Soledad Neumann – ¿Cómo y hacia dónde vamos?

Si bien creo que el funcionamiento de la institucionalidad vigente y el proceso actualmente en curso se deben respetar, incluyendo los plazos de investigación, análisis, deliberación y sanciones que puedan derivarse de este caso, me parece que no por eso podemos hacer la vista gorda ante una conducta que es del todo inadecuada. Porque la colusión, en sí misma, empaña la enorme contribución que hacen las empresas al crecimiento del país y al desarrollo de la sociedad, exacerba la desconfianza de los ciudadanos en el mundo empresarial y pone en tela de juicio el funcionamiento del mercado como tal.

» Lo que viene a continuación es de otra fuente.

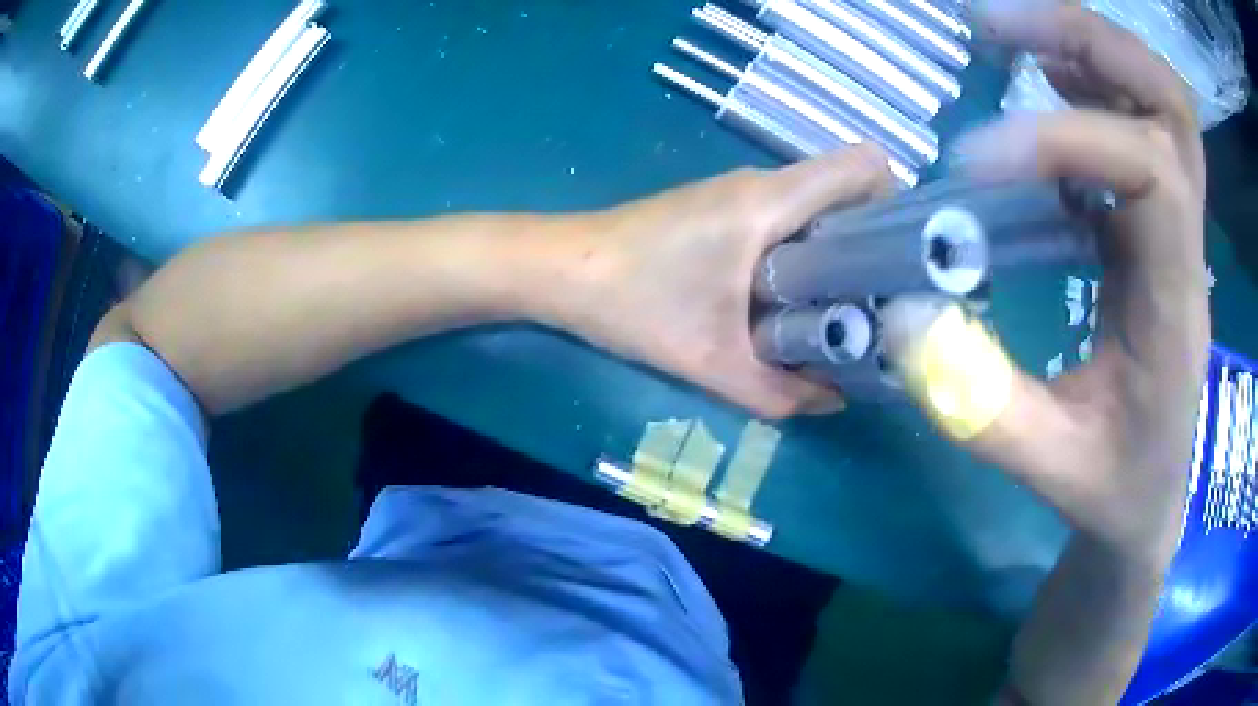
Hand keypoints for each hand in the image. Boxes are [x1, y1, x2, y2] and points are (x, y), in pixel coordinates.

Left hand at [553, 146, 893, 418]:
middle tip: (886, 296)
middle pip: (847, 188)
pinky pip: (786, 216)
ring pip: (816, 204)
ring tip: (848, 303)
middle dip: (875, 237)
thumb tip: (834, 401)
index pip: (864, 166)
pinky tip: (796, 294)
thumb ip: (780, 391)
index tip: (904, 256)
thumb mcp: (712, 361)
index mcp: (772, 201)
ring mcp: (739, 192)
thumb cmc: (635, 303)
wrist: (561, 270)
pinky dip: (805, 247)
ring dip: (839, 246)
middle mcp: (763, 184)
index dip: (896, 201)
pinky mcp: (721, 208)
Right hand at [893, 4, 1209, 563]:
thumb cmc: (1113, 488)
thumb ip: (978, 403)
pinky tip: (1043, 78)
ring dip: (1088, 46)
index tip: (972, 162)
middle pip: (1169, 101)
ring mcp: (1177, 222)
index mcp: (1176, 303)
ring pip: (1158, 96)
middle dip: (1090, 41)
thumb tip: (903, 318)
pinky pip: (1136, 118)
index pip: (1149, 172)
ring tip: (1012, 38)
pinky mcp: (1155, 218)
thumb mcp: (1049, 467)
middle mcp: (1189, 244)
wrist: (1151, 498)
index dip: (1063, 141)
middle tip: (1001, 29)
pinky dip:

Este tipo de actuaciones eclipsa de manera importante la imagen y labor de tantos empresarios, ejecutivos y emprendedores que se esmeran, día a día, por hacer las cosas bien. Todos ellos son personas que están conscientes de que la misión empresarial es una noble vocación y que, por lo mismo, se preocupan de producir bienes y servicios que verdaderamente contribuyen a mejorar la calidad de vida y bienestar de las personas; trabajan para construir ambientes laborales subsidiarios en los que promueven una gestión basada en la autonomía y la confianza; y definen incentivos que se centran en el mérito de un trabajo bien hecho, con apego a la ética y a los valores institucionales, más que al cumplimiento de metas únicamente económicas.

Son instancias como éstas las que ponen en juego el talante ético de las personas y constatan que no basta tener profesionales con alta capacidad técnica, porque más importante aún es que cuenten con una formación valórica y ética irreprochable, que no haga tambalear la reputación corporativa de la empresa a la que pertenecen.

A la vez, malas prácticas como la colusión confirman la importancia de que existan instituciones como USEC, cuya razón de ser se fundamenta, justamente, en promover una gestión empresarial centrada en el respeto a la dignidad humana y la búsqueda del bien común. Es así como nuestra misión –que se resume en la aspiración de humanizar la sociedad desde la empresa– está más vigente que nunca. Esto nos motiva a seguir trabajando para poder erradicar estas conductas y para que quienes tienen la responsabilidad de dirigir empresas, recuerden siempre que el primer objetivo de cualquier organización es servir al desarrollo, crecimiento y bienestar de la sociedad.

Soledad Neumann R., Directora Ejecutiva USEC

Publicación: La Segunda, miércoles 4 de enero de 2017.